-
Notifications
You must be signed in to change notification settings - Fork 118
Description
Hi BenchMARL team,
First of all, thank you for this amazing and highly modular library!
I am currently working on a custom MARL environment where I need agents to process spatial topologies as well as retain temporal memory. To achieve this, I am combining a GNN and a GRU using the SequenceModelConfig alongside the Masac (Off-policy) algorithm.
My model configuration looks like this:
model_config = SequenceModelConfig( model_configs=[gnn_config, gru_config], intermediate_sizes=[256], )

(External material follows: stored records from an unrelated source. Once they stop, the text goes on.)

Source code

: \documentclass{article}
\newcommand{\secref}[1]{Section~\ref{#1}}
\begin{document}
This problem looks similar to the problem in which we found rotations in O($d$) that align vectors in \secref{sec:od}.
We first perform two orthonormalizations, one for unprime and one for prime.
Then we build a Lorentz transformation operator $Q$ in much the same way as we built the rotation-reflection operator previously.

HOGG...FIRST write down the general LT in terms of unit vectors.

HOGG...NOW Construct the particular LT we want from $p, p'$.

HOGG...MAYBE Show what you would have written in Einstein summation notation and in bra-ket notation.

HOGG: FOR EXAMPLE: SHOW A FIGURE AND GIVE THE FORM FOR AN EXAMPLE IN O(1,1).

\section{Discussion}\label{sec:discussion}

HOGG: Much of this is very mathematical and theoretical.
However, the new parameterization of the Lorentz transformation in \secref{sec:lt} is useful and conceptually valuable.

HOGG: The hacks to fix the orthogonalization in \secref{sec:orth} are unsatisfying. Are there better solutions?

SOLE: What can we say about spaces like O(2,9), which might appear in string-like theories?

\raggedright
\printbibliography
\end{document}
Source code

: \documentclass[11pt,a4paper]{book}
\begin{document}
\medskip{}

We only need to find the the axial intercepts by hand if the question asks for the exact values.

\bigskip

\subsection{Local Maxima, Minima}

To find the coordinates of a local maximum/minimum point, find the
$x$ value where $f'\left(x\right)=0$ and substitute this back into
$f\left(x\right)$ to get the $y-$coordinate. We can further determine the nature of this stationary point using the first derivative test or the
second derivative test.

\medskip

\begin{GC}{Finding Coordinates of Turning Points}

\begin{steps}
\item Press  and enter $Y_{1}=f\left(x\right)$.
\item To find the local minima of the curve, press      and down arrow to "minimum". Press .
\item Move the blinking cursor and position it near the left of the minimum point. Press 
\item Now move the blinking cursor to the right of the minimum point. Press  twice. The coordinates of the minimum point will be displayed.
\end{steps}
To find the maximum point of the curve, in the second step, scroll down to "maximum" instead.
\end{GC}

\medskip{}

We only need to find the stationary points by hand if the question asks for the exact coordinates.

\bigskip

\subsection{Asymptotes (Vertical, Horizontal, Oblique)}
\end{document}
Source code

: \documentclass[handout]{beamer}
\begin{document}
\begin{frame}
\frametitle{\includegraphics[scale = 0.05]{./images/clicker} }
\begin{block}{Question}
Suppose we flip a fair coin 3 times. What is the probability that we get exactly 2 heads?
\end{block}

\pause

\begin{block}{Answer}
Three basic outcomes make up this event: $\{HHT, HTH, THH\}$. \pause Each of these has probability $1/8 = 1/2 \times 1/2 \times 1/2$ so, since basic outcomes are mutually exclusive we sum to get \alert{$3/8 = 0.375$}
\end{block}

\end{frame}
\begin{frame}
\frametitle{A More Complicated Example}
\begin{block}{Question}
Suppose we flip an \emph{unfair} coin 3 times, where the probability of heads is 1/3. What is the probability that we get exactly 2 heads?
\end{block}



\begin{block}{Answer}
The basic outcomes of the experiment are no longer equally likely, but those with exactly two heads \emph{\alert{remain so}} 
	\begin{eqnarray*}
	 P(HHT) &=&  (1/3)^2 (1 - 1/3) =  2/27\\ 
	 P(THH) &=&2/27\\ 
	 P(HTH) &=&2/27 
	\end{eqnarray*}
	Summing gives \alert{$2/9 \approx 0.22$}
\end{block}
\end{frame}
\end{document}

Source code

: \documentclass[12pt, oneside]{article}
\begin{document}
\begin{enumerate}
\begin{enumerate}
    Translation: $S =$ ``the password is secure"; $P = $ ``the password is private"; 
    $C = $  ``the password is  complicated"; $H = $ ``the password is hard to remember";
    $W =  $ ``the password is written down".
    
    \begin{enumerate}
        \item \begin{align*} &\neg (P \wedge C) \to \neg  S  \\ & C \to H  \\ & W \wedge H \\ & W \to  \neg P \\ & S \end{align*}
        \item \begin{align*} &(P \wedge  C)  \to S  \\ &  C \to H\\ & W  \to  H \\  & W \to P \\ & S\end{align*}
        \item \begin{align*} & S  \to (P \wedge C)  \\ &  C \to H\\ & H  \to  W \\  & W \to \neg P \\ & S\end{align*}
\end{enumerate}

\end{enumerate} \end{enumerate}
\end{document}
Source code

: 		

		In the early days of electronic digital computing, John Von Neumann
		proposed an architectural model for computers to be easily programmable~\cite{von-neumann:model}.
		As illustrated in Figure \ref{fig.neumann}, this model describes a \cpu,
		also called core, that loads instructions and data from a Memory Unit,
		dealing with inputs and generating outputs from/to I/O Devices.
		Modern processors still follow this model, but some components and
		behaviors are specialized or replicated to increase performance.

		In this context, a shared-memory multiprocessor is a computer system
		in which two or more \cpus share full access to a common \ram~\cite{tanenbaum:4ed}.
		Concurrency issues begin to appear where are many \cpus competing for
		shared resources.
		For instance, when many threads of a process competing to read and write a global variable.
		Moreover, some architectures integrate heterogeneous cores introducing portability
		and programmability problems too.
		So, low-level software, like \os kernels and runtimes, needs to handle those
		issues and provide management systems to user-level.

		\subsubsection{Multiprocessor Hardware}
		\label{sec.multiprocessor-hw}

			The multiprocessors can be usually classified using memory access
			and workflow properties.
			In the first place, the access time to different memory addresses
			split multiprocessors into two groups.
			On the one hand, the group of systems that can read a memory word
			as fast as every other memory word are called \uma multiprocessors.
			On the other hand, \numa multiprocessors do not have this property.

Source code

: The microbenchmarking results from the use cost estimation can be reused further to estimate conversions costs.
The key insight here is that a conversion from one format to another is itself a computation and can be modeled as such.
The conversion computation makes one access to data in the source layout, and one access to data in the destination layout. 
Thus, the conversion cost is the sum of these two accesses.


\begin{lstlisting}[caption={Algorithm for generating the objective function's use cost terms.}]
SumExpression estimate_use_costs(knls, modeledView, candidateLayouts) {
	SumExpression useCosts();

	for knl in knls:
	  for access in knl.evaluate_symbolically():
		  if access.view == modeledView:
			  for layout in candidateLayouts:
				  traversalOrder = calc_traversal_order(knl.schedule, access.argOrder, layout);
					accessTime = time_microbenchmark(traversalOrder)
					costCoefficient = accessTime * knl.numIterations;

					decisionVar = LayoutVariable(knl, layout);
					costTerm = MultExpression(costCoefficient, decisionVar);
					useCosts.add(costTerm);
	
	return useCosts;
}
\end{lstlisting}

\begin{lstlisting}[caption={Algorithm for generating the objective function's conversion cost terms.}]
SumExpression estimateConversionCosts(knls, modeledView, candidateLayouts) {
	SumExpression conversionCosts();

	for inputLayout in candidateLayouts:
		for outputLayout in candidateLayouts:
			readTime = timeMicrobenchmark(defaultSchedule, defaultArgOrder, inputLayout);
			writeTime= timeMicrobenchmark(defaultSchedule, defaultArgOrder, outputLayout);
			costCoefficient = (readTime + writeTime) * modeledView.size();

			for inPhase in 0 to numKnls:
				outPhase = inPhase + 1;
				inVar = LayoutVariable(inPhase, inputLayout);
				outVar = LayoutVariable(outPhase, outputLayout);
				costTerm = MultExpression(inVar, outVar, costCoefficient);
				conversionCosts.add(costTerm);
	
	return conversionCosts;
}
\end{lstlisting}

since MASAC is an off-policy algorithm, I have a few theoretical and implementation questions regarding how it handles the replay buffer and optimization:
-
Replay Buffer Sampling & BPTT: When using an RNN (GRU/LSTM) in an off-policy setting like MASAC, does the BenchMARL replay buffer automatically sample intact trajectories/sequences instead of independent random transitions? If so, how is the sequence length (BPTT length) defined and controlled?
-
Hidden State Management during Training: During the off-policy _optimizer_loop, does the framework use the stale hidden states stored in the replay buffer, or does it perform a "burn-in" to recompute the hidden states using the most up-to-date network weights?
-
Out-of-the-box Compatibility: Is the combination of SequenceModelConfig(GNN, GRU) + Masac fully supported out-of-the-box? Are there any specific parameters I need to tweak in the ExperimentConfig (e.g., specific batching rules for off-policy RNNs) to ensure the recurrent gradients backpropagate correctly?
Any guidance or pointers to relevant parts of the codebase would be highly appreciated. Thanks again for your time and for maintaining this great project!